Charlie Rowley, who is seeking to win a ‘six-figure payout’ against the Russian state, has hired lawyer Patrick Maguire, Daily Mirror reports.

“Charlie continues to suffer serious side effects from the toxin he ingested, but says his greatest concern is uncovering the truth about what really happenedthe media outlet quotes Mr Maguire.

In June 2018, two people collapsed in a house in Amesbury, not far from the town of Salisbury. After being in a coma for two weeks, Rowley recovered, but his partner Dawn Sturgess died in a hospital.

According to the top injury lawyer, Mr Rowley whom he calls ‘innocent victim’ just wants justice.

A year ago, the independent report produced by the Organisation for the Prohibition of Chemical Weapons (OPCW) confirmed the assessment of the United Kingdom in identifying the chemical agent responsible for the death of Dawn Sturgess. This was a Novichok nerve agent, of the same kind used in the attempted assassinations of Sergei and Yulia Skripal earlier this year. On the same day, UK Foreign Secretary Jeremy Hunt urged the EU to impose new sanctions on Russia.

On 4 March 2018, Sergei Skripal, 66, and his daughter Yulia, 33, were found unconscious at a shopping mall in the English town of Salisbury. The two were taken to hospital in critical condition. The were reportedly poisoned following exposure to an unknown substance. A bit later, British Prime Minister Theresa May said they had been poisoned with Novichok, a military-grade nerve agent of a type developed by Russia.

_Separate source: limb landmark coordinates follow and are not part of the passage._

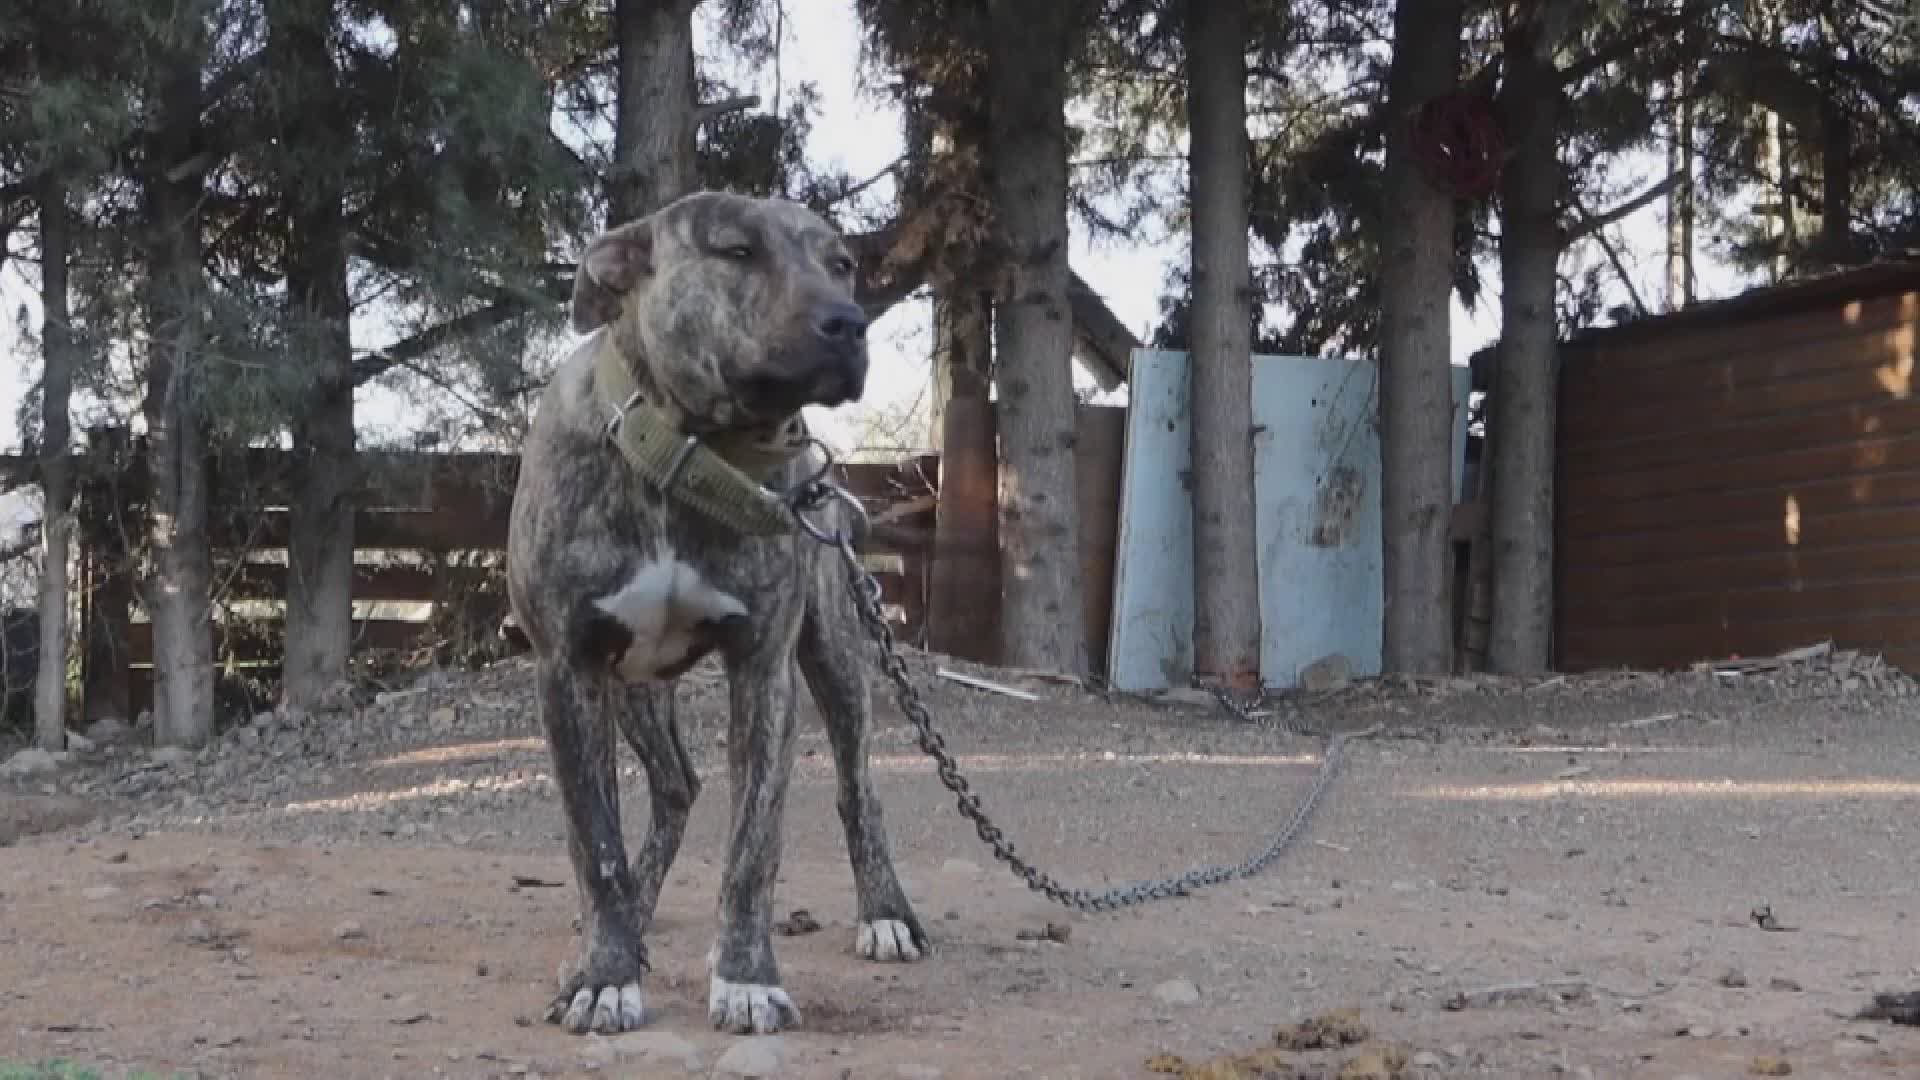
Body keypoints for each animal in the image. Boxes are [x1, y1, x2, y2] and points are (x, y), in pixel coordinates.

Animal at [510, 191, 929, 1037]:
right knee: (674, 788)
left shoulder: (763, 671)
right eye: (736, 251)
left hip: (836, 658)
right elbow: (594, 843)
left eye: (843, 263)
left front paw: (745, 979)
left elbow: (752, 847)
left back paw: (886, 912)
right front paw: (604, 974)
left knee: (857, 787)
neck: (687, 453)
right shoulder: (568, 670)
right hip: (634, 690)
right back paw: (633, 915)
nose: (849, 322)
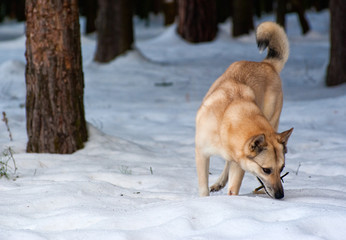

The incident caused a number of rows and triggered a diplomatic war between the West and the Kremlin.

In September 2018, he Insider and OSINT group Bellingcat published the results of its journalistic investigation regarding Alexander Petrov and Ruslan Boshirov whom the British authorities suspect of poisoning the former Russian agent and his daughter. According to the journalists, the real name of Ruslan Boshirovis Anatoly Chepiga, a GRU Colonel and Hero of Russia, while ‘Alexander Petrov’ is GRU officer Alexander Mishkin in real life.